About this task
The copy you produce must repeat each record exactly and contain no pictures.

Stored items from a collection
--- START ---

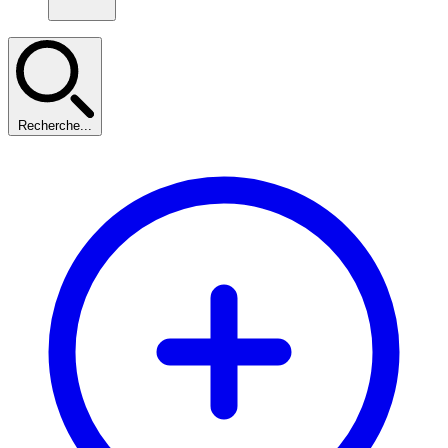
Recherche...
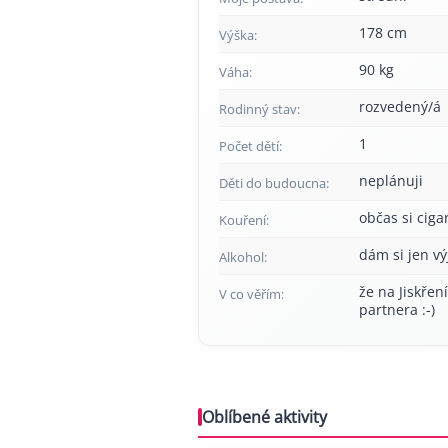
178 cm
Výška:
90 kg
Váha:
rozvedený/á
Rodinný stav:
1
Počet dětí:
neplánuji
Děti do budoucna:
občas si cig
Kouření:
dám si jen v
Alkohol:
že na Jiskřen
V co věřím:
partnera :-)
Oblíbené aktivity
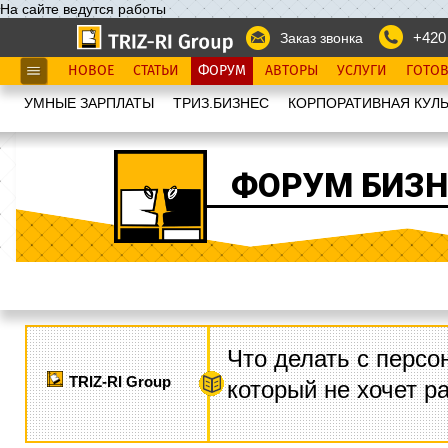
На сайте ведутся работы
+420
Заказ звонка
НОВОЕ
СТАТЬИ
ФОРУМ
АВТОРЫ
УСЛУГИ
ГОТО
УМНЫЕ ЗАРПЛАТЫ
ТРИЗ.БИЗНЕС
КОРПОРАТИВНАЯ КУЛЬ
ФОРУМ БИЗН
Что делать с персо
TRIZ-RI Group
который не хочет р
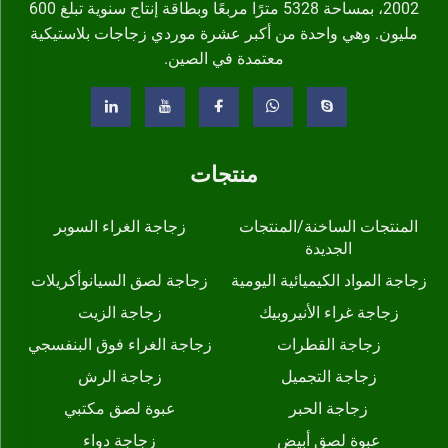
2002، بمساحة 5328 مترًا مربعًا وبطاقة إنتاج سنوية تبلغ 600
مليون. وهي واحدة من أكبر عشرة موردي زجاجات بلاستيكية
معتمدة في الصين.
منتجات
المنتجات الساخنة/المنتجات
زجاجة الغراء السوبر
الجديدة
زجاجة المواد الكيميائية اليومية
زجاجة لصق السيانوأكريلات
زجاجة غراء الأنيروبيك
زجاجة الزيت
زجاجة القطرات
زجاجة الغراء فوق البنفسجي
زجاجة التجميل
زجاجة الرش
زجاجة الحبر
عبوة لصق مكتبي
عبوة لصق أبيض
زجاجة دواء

--- END ---

Reply
Recherche...
178 cm
Výška:
90 kg
Váha:
rozvedený/á
Rodinný stav:
1
Počet dětí:
neplánuji
Děti do budoucna:
občas si cig
Kouření:
dám si jen v
Alkohol:
že na Jiskřen
V co věřím:
partnera :-)
Oblíbené aktivity
На сайте ведутся работы
+420
Заказ звонка
НОВОЕ
СТАТЬИ
ФОРУМ
АВТОРЫ
УСЛУГИ
ГОТО
УМНЫЕ ЗАРПЛАТЫ
ТРИЗ.БИЗНЕС
КОРПОРАТИВНАЯ КУЛЬ
ФОРУМ БИЗН
Что делать с персо
TRIZ-RI Group
который не хочет р
2002، بمساحة 5328 مترًا مربعًا وبطاقة إنتاج سنوية تبلغ 600
مليون. وهي واحدة من أكبر عشرة موردي زجاجات بلاستيكية
معتمدة في الصين.
منتجات
المنتجات الساخنة/المنتجات
زجاجة الغراء السوبر
الجديدة
زجاجة المواد الكيميائية اليومية
زجاجة لصق السيانوأكريلات
زجاجة غراء الأنيروبيك
زجاجة الزيت
زجاجة القطرات
زجاجة الغراء فوق البنفسجي
زجاجة التجميل
زجاجة الرش
زجاجة الحبر
عبوة لصق مكتبي
عبوة لصق أبيض
زجاجة دواء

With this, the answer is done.